EXERCISE: The lines to transcribe run from the top of the material below to the line with "Page size: 1500x844.", inclusive. Leave the pictures behind.
****************************************
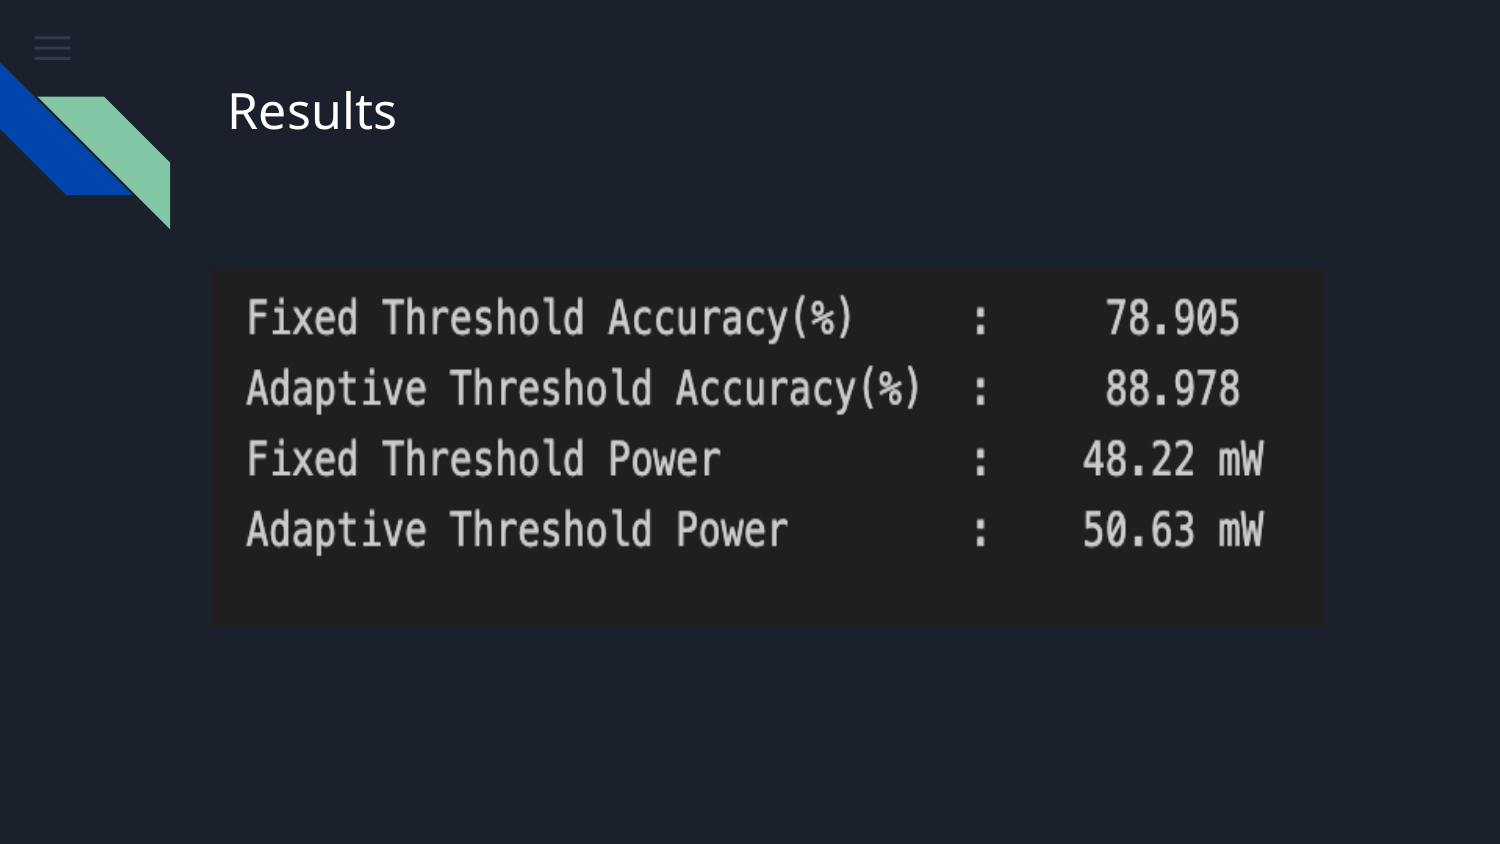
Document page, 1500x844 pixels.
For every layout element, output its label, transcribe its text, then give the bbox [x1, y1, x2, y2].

picture [212, 268, 1323, 625]
title Results [212, 64, 1368, 215]
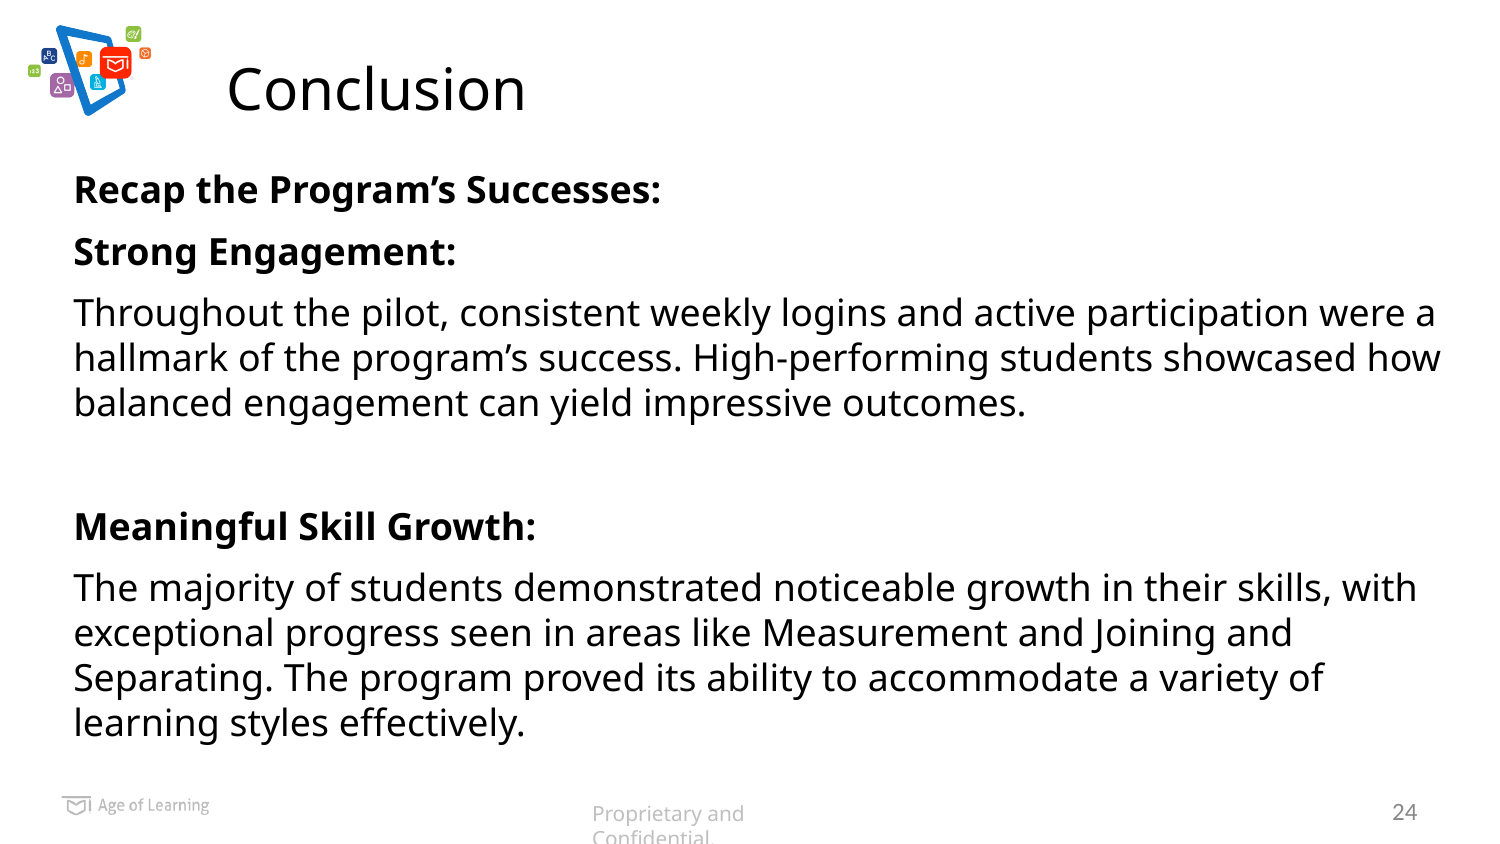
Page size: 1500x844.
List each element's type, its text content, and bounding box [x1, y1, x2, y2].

picture [27, 25, 151, 116]
text_box Conclusion [211, 44, 1321, 130]
text_box Recap the Program’s Successes: Strong Engagement: Throughout the pilot, consistent weekly logins and active participation were a hallmark of the program’s success. High-performing students showcased how balanced engagement can yield impressive outcomes. Meaningful Skill Growth: The majority of students demonstrated noticeable growth in their skills, with exceptional progress seen in areas like Measurement and Joining and Separating. The program proved its ability to accommodate a variety of learning styles effectively. [58, 158, 1466, 687]
slide_number ‹#› [1074, 558, 1425, 844]
picture [58, 792, 212, 819]
text_box Proprietary and Confidential. [577, 793, 879, 844]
****************************************
ANSWER TO THIS EXERCISE:
Document page, 1500x844 pixels.
For every layout element, output its label, transcribe its text, then give the bbox [x1, y1, x2, y2].

picture [212, 268, 1323, 625]
title Results [212, 64, 1368, 215]
Page size: 1500x844.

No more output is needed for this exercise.